Hello, Lovely Tatters! What a time I'm having in my garden! I have tomatoes going gangbusters, a strawberry "patch" that just keeps on giving, raspberries of my own for the first time in my life, and a potato condo that looks like it's going to be a really wonderful idea! My one lonely corn stalk, however, may cause me and Beloved to draw pistols over the one ear of corn it is producing. My philosophy is that this is a "learning garden" and learning I am! My broccoli and cauliflower are not usable at all, and my carrots are so small we will likely just make a meal out of the whole crop. I have learned a great deal, though. Container gardening gives me far fewer problems than gardening in the ground directly, that's for sure!
I wonder if any of you have ever heard of a magazine called "Our Canada"? It's published about 6 times a year, and once in a while they publish stories that catch my eye.
In the October/November 2017, there was an article printed in their "Crafty Canadians" column that was titled "And Sew On".

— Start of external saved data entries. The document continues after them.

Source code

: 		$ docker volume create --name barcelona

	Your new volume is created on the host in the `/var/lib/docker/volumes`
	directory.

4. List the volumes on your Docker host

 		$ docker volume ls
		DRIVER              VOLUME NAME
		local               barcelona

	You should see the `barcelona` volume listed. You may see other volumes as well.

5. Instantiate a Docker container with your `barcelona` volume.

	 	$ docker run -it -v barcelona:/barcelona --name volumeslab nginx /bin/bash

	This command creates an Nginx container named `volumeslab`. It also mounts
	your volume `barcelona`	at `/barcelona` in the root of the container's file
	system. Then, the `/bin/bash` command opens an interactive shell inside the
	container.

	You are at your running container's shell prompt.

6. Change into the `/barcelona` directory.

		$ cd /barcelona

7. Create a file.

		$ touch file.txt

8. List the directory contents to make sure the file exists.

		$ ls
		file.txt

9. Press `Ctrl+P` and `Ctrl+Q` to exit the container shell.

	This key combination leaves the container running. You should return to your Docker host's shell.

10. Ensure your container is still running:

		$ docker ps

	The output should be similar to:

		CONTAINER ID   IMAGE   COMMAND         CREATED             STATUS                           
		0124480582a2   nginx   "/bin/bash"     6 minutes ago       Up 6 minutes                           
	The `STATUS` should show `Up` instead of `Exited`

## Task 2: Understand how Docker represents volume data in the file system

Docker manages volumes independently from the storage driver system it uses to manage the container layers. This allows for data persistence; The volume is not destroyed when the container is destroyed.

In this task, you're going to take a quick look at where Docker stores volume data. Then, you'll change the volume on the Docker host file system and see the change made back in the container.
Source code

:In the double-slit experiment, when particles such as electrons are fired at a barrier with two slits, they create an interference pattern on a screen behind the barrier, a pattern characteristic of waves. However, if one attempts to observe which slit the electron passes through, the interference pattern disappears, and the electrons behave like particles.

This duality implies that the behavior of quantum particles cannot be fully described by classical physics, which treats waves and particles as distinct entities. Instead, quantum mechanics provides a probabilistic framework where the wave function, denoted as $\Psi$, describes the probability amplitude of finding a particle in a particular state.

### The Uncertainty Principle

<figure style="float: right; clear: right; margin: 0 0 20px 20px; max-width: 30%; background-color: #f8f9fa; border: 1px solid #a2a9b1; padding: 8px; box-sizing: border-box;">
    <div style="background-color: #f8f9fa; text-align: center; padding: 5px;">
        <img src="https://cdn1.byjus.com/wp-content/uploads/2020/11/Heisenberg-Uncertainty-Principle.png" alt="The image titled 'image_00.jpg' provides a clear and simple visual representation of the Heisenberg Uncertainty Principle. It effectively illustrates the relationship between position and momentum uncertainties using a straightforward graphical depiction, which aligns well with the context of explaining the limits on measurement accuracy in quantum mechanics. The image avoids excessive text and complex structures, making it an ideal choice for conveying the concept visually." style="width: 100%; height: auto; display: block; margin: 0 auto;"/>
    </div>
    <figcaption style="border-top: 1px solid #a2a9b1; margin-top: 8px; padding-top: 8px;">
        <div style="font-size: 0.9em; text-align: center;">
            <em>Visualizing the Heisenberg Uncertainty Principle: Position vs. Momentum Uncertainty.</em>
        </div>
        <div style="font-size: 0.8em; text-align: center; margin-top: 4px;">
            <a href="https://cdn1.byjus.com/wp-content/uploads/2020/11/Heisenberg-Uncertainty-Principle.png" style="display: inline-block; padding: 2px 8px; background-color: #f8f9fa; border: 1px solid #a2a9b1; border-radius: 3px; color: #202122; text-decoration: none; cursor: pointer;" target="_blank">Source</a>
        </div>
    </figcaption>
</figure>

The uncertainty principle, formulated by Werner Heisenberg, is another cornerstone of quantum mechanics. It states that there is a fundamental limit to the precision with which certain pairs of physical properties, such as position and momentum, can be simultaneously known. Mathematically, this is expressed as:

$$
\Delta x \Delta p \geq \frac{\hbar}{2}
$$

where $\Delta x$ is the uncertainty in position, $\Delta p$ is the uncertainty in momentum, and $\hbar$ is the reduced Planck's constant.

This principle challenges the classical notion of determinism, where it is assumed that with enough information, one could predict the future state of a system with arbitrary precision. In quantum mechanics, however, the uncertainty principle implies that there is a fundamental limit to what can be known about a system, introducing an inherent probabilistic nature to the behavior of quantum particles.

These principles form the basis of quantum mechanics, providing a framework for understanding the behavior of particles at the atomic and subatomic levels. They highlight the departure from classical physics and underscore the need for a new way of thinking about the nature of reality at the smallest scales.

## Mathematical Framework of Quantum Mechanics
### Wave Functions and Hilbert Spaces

Now, ordinarily I wouldn't give it another look, but there was a word that caught my eye just under the title:
I used to live in Nova Scotia, where this article is penned. I didn't think there were other tatters there, although I have learned that Karen Negus (with whom I have done an interview) lives not too far from where I was, and now I find the author of this article lives not too far from there, too.
Here is the article:
This article is written by Barbara Watson and outlines how very special a bond can develop over a craft of any kind. I have to admit to thinking "why didn't I know about any of these talented Bluenosers (that's what folks from Nova Scotia call themselves) when I was living down there 20 years ago and feeling like I was the only one that tatted?
Well, it only goes to show that talented people don't like to blow their own horns. At least, not tatters. I have never met a more humble group of people than tatters, and more-so among Canadian tatters. We love our chosen art, we love talking about it, we will help you until the cows come home, but as for bragging about our own skills? Ah, no, we just don't do that. Most Canadian tatters I know prefer to work in the shadows and quietly help those that find us with questions.
This is why I'm doing interviews with Canadian tatters, and snooping out articles and Canadian entries into the blogosphere. I look for Canadian tatters online, something I couldn't do when I started because going "online" when I was learning just wasn't possible. The internet didn't exist! We muddled along in silence, not knowing where to look for information but overjoyed when we found a book in a library or found someone that knew what we were doing!
Canadians, as a whole, are exceptional craftspeople, and the world needs to know we're here and we're not going anywhere!